@carmine yew The consistency with which the "sanguine" imagery is maintained through the poem is lovely ! I wonder if "began to seep" might make more sense than "began to creep" in the second stanza, considering that verb is closer to the action of a wound and would fit in nicely with your following simile "like blood that stains.."
#3: The Sanguine Betrayal
19 messages · Page 1 of 1 (latest)
WOWWW THANKS A LOT! This is actually the first actual feedback I've gotten on any poem, you do have a wonderful point. Thanks for pointing it out💛💛
What a lovely poem! Your meter is very good, it’s very satisfying to read aloud. I’ll need to reread it again a couple times to fully appreciate it haha my only note is that I feel the poem doesn’t progress or evolve very much. It’s repeats ideas i.e. stanza 2 “a trust betrayed” stanza 3 “dagger veiled in velvet lies” stanza 6 “betrayal’s art” Now there is nothing wrong with repeating ideas with different wording! I guess my note would just be that I’d be really interested to see what you can say about betrayal beyond just it bringing pain. Betrayal happens and thus “___” but if that is not the goal totally understandable, and again I really loved the poem, especially your meter and rhythm. Please tag me in any other poems you write I’d love to read them!
I see, a poem that evolves in idea does sound good as it entices the reader to guess what will happen, you do have a point with my repeating ideas. THANKS FOR THE INSIGHT and wonderful words, truly appreciated💛💛!
No problem, excited to read more 🙂
be honestm you used chatgpt
@carmine yew
btw it is good, i guess you used it to reframe it, which is justifiable as the language is yours
it is indeed good
Hm? No I really do have an AABB style, father taught me to write strictly in that manner to practice
The ending line itself took me days to figure out😭😭
no, the wording looks too familiar
i don't object it, i indeed myself use it as sometimes i can't wrote a 7 pages long poem by myself completely
In what way? Maybe I could write less robotic, more emotions you mean?
Wonderful! @carmine yew has just pregressed to level 9!
I prefer to stay in beat and in a meter
no, the exact words, the point where new emotions are shown, they look too familiar
ig that's why
Ahhh I see, I’ll try to keep it varied then😭, it’s a compulsion of mine to keep it organized which makes me predictable huh. Appreciate to you pointing the similarities, thanks a lot homie.

-- QUESTIONS TO ANSWER --
1. From the thread, extract the passage from "I prefer to" up to and including "a lot homie.", copying it word for word.
2. In the thread, the comment beginning "What a lovely poem!" quotes phrases from the poem as examples of repeated ideas. List each of those phrases with the stanza it is attributed to.

Items from the dataset:
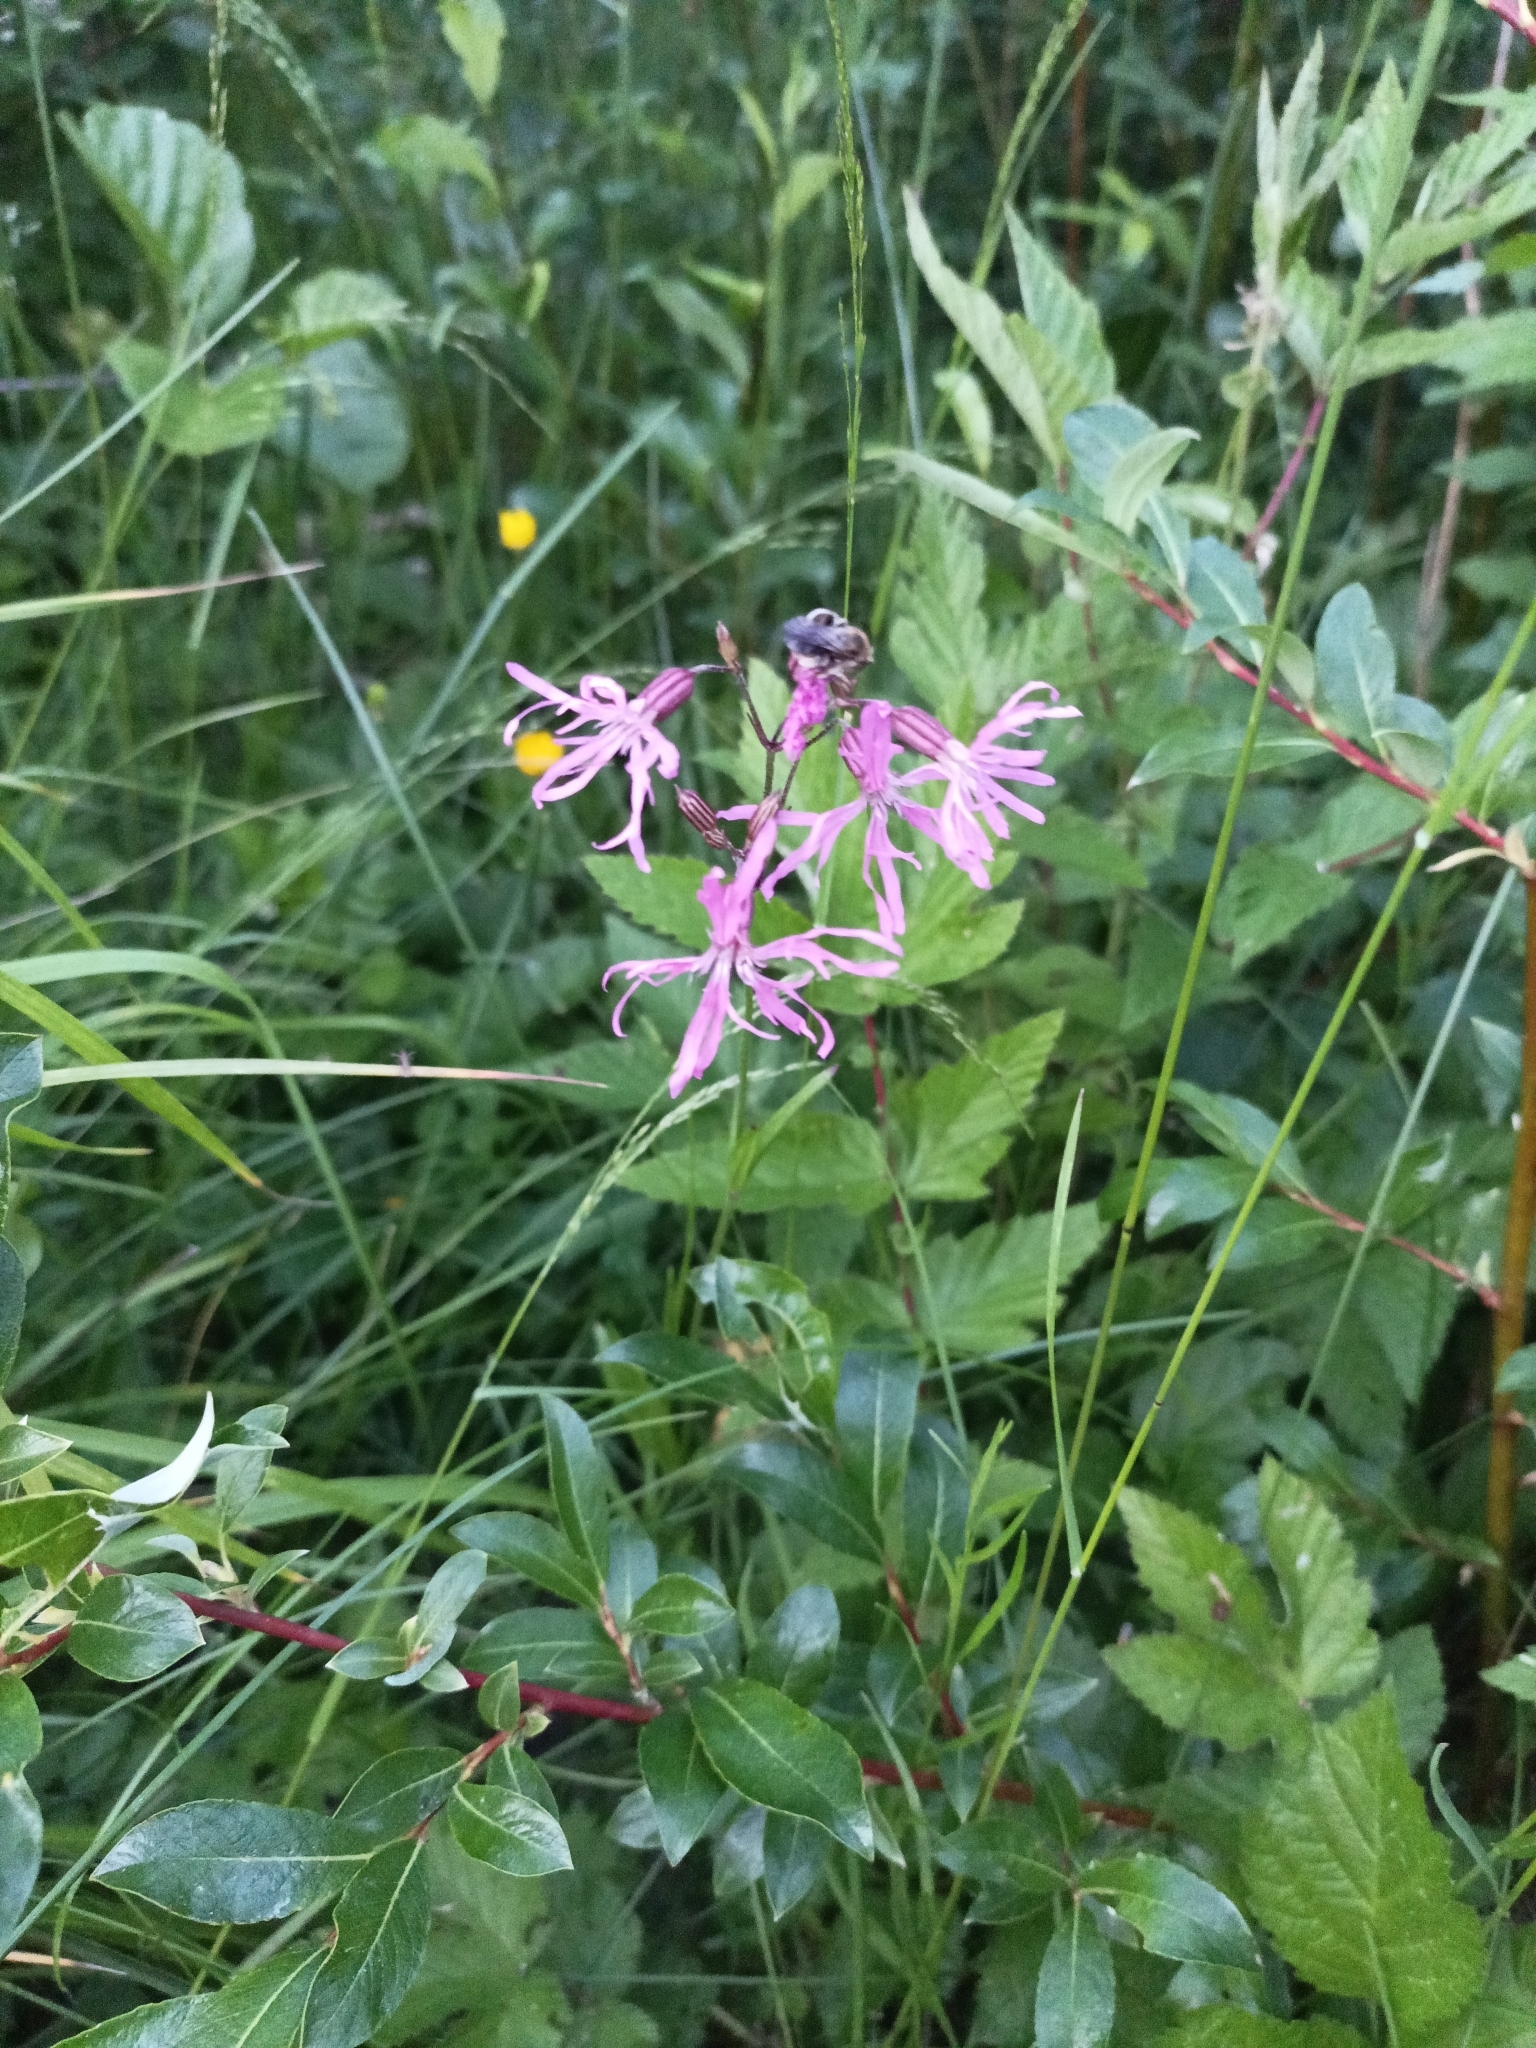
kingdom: Plantae
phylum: Tracheophyta
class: Magnoliopsida
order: Caryophyllales
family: Caryophyllaceae
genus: Silene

-- ANSWER LIST --
1.
I prefer to stay in beat and in a meter
no, the exact words, the point where new emotions are shown, they look too familiar
ig that's why
Ahhh I see, I’ll try to keep it varied then😭, it’s a compulsion of mine to keep it organized which makes me predictable huh. Appreciate to you pointing the similarities, thanks a lot homie.

2.
- “a trust betrayed” (stanza 2)
- “dagger veiled in velvet lies” (stanza 3)
- “betrayal’s art” (stanza 6)